Song Tielin showing Pao Quan

By this time, Che was already a middle aged man, and moved back to his hometown in Shandong shortly afterwards, as his business had been handed over to the Communists as part of the nationalisation and collectivisation movement that accompanied the founding of the PRC. It was only after his retirement that Che moved to Tianjin, which is how Che Qiang came to be born there. Judging from both the articles published by Che Qiang and the book self-published after Che Runtian’s death in 1993, Che was a living encyclopedia of Song style (empty hand routines, paired practice, weapons, pangen stepping, neigong, etc).
I was very impressed by M Che’s extremely relaxed, sharp fa jing, demonstrating the characteristic shaking power (dou jue jing) for which Song style is famous – from the demonstrations he gave I am sure such a strike to the chest or belly would stop an opponent in their tracks, or certainly give them pause for thought.
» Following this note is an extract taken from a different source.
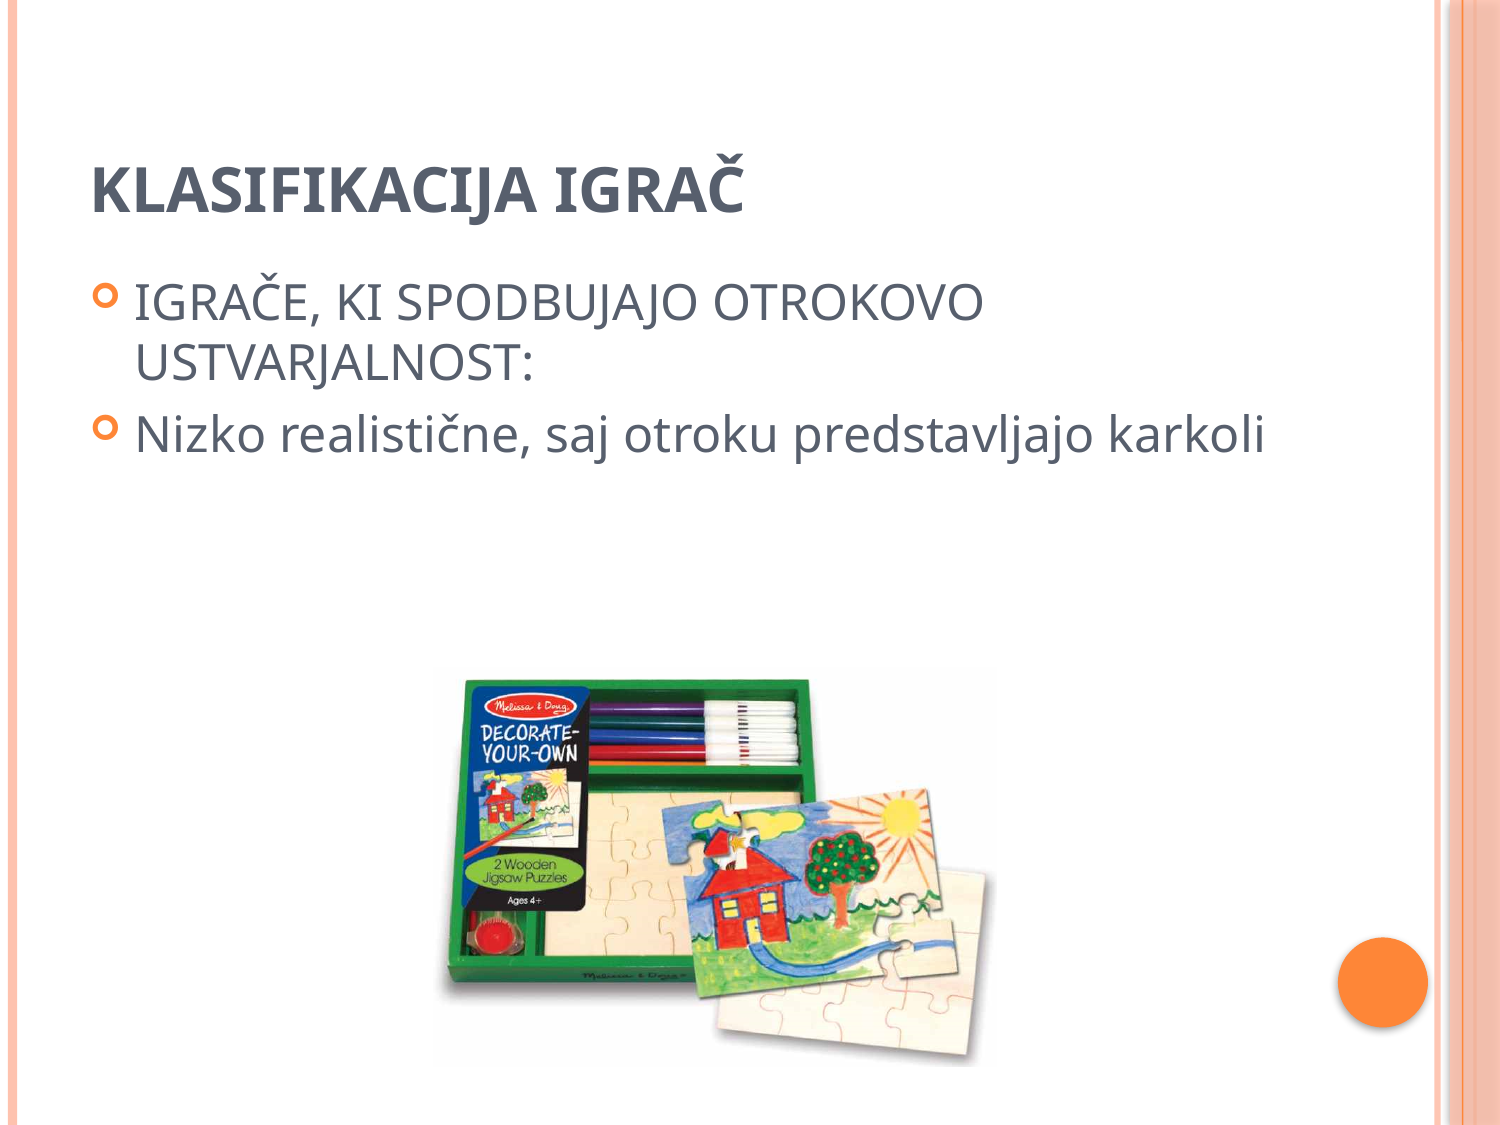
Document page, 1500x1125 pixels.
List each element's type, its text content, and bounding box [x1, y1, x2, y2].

He also very kindly gave me some training tips, particularly in terms of small exercises to help open up and relax the shoulders and arms, which is an area which is heavily stressed in Song style – both M Che and my teacher stress that the fists should feel like a meteor hammer (liu xing chui) – an ancient weapon with a spiked ball on the end of a metal chain.

Che Qiang demonstrating xingyi’s dragon shape

Another point he stressed was that people learning TCMA often try to copy pictures of the postures of masters from when they were in their old age (common examples would be his own grandfather, or the famous taijiquan master Ma Yueliang), when in fact these masters practiced very differently in their youth, with much lower, straighter, more strenuous postures. He explained that as one’s practice improves, such postures are no longer necessary, the postures can be become more curved and the circles can become smaller – so for beginners it is definitely a case of ‘do what your teacher says, not what he does now’.
All in all it was a very enlightening trip and I would encourage anyone interested in this style who has a chance to travel to Tianjin to seek out M Che.